At the Diocese of Olympia, which is located in Seattle, Washington, she oversaw particular ministries, including evangelism, faith formation and ethnic ministries. As a member of the diocesan's "We Will Stand With You team", she provided the leadership and support for ongoing fund-raising to rebuild St. Paul's Episcopal Church and School in New Orleans that was devastated by Hurricane Katrina in 2005. She helped to start an initiative to get the diocese to buy 30,000 malaria nets to be distributed in African countries. On the occasion of her election and ordination as bishop, she received an honorary Doctor of Divinity degree from the Church Divinity School of the Pacific).

==Diocesan Bishop==
Rivera stood unsuccessfully for election as the diocesan Bishop of Olympia in 2007 and remained in the position of bishop suffragan.
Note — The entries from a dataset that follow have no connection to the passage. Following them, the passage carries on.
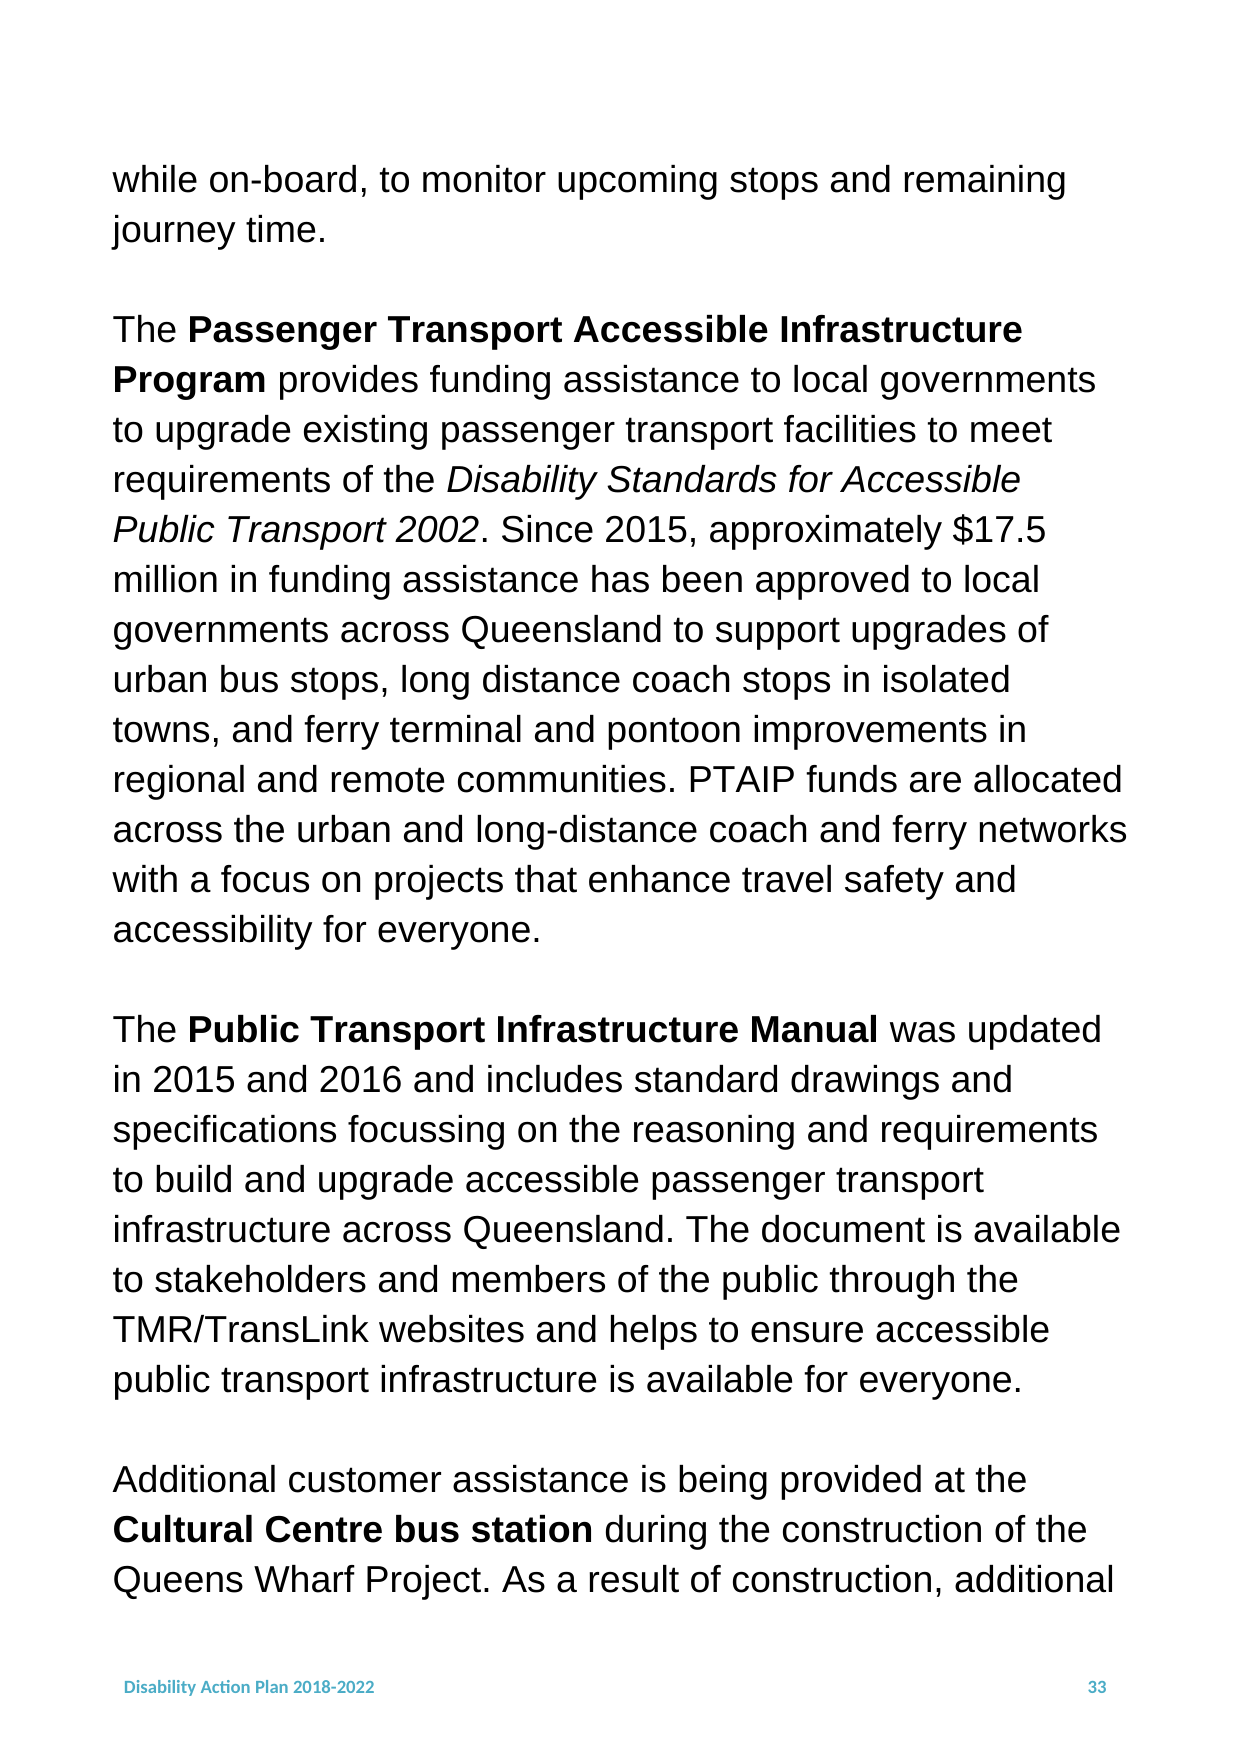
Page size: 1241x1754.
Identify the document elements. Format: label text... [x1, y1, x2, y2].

text The Public Transport Infrastructure Manual was updated in 2015 and 2016 and includes standard drawings and specifications focussing on the reasoning and requirements to build and upgrade accessible passenger transport infrastructure across Queensland. The document is available to stakeholders and members of the public through the TMR/TransLink websites and helps to ensure accessible public transport infrastructure is available for everyone. [112, 1000, 1128, 1400]
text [112, 150, 1128, 250]
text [112, 1450, 1128, 1600]
text The Passenger Transport Accessible Infrastructure Program provides funding assistance to local governments to upgrade existing passenger transport facilities to meet requirements of the Disability Standards for Accessible Public Transport 2002. Since 2015, approximately $17.5 million in funding assistance has been approved to local governments across Queensland to support upgrades of urban bus stops, long distance coach stops in isolated towns, and ferry terminal and pontoon improvements in regional and remote communities. PTAIP funds are allocated across the urban and long-distance coach and ferry networks with a focus on projects that enhance travel safety and accessibility for everyone. [112, 300, 1128, 950]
In May 2009 she was elected as provisional bishop of the Diocese of Eastern Oregon. The position was part-time, initially held concurrently with her work in Olympia, from which she resigned in January 2010. In May 2009, she was elected bishop provisional of Eastern Oregon at a special diocesan convention following the 2007 resignation of their bishop diocesan. She was later designated seventh bishop of Eastern Oregon. She served as bishop diocesan until the consecration of her successor, Patrick W. Bell on April 16, 2016.

==Later life==

Rivera gave her father’s episcopal ring to Bishop David Rice shortly before he was seated as the fourth bishop of the Episcopal Diocese of San Joaquin. Together with one of her sisters, she also returned to that diocese in 2017 to offer a present Episcopalians had given her father and mother, Barbara, when their father's 31-year episcopate ended in 1989. It was a quilt with panels from every congregation. Bishop Rivera served as the Bishop Protector of the Community of St. Francis (Province of the Americas), part of an international community of women in the Anglican Communion, who seek to live the Gospel life fervently in the Church and the world, after the example of St Francis of Assisi. Rivera also served as an assisting bishop in the Episcopal Diocese of Southern Ohio.